- Stated goal -
Please count the lines in the rows below that contain the string "text", matching case exactly, and reply with that number alone.

- Material provided -
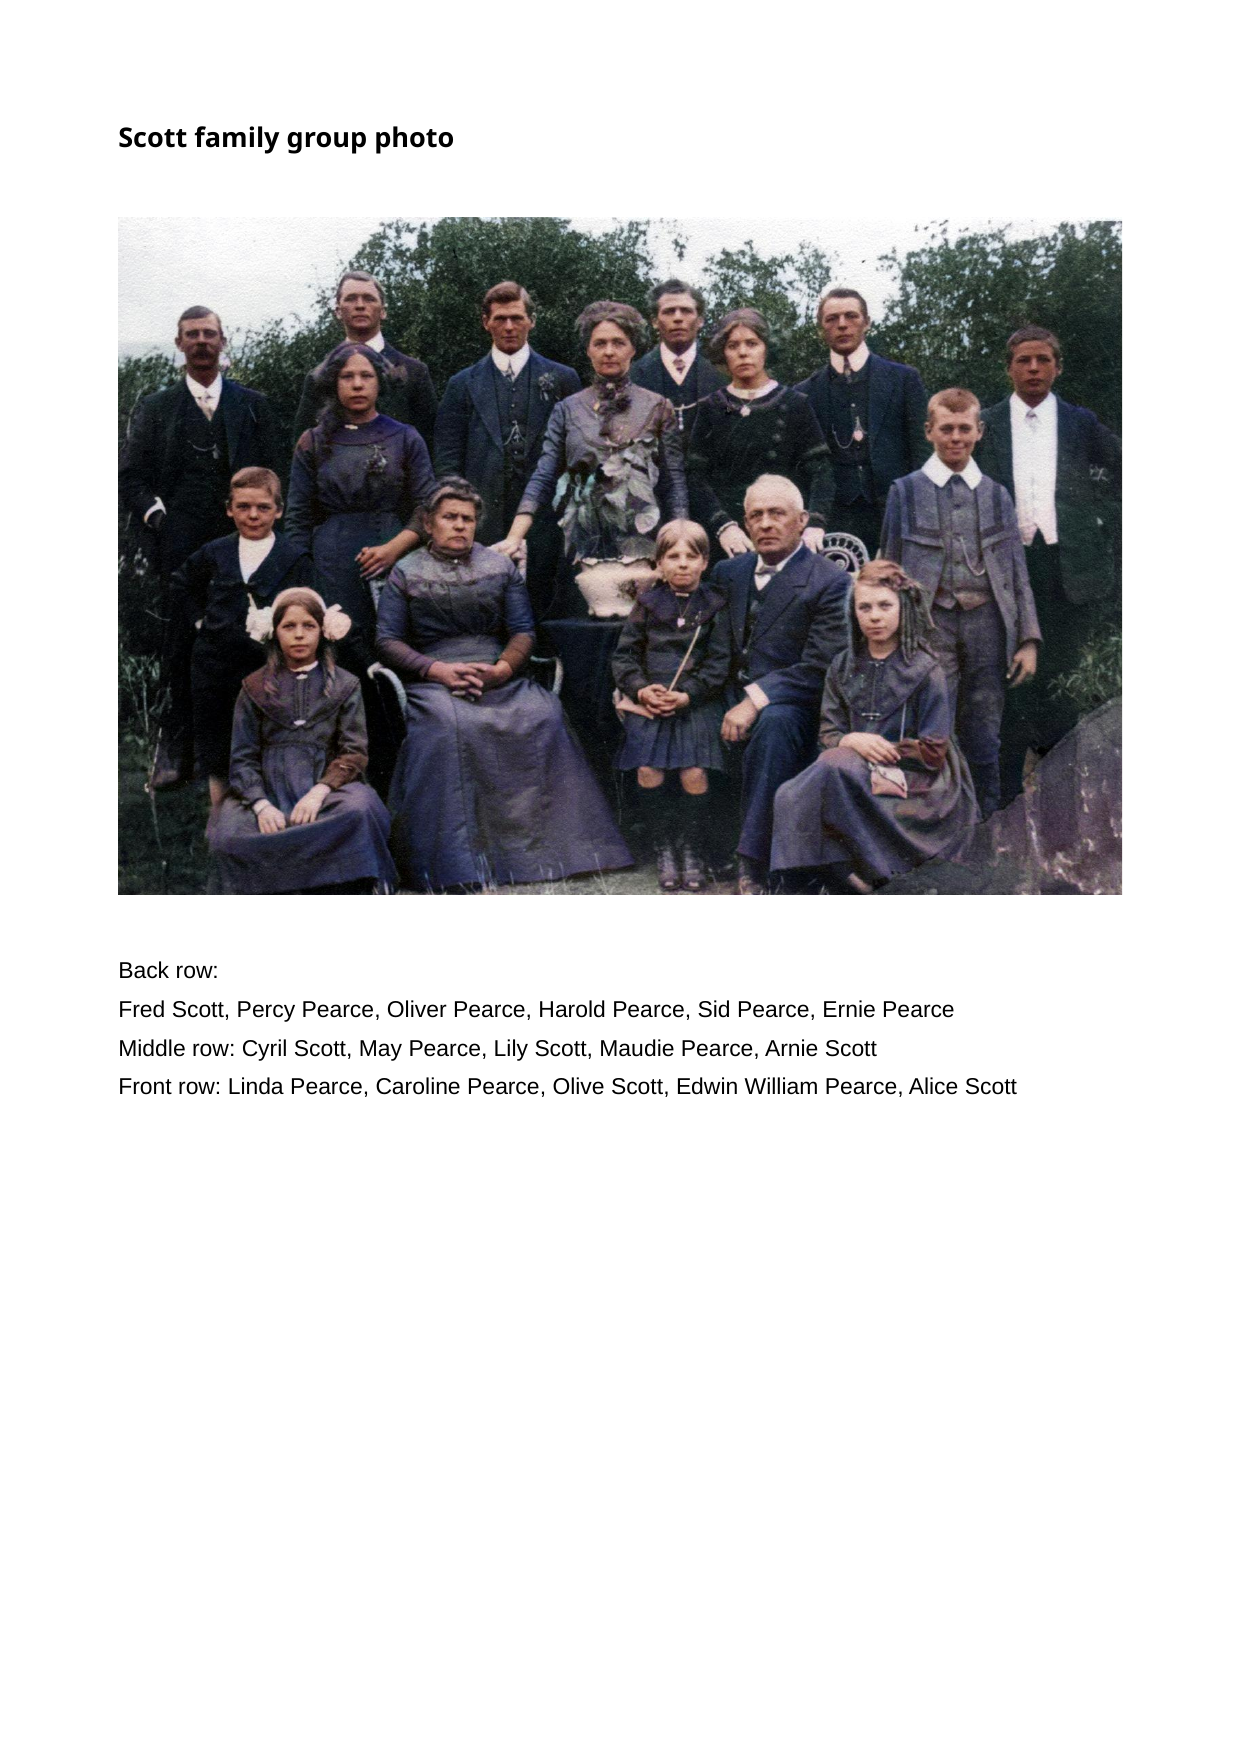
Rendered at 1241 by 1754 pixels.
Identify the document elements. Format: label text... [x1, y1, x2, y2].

text Front row: Linda Pearce, Caroline Pearce, Olive Scott, Edwin William Pearce, Alice Scott [118, 1073, 1122, 1100]
text Scott family group photo [118, 118, 1122, 155]
picture [118, 217, 1123, 895]
text Fred Scott, Percy Pearce, Oliver Pearce, Harold Pearce, Sid Pearce, Ernie Pearce [118, 996, 1122, 1022]
text Back row: [118, 957, 1122, 983]
text Middle row: Cyril Scott, May Pearce, Lily Scott, Maudie Pearce, Arnie Scott [118, 1034, 1122, 1061]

- Full output -
6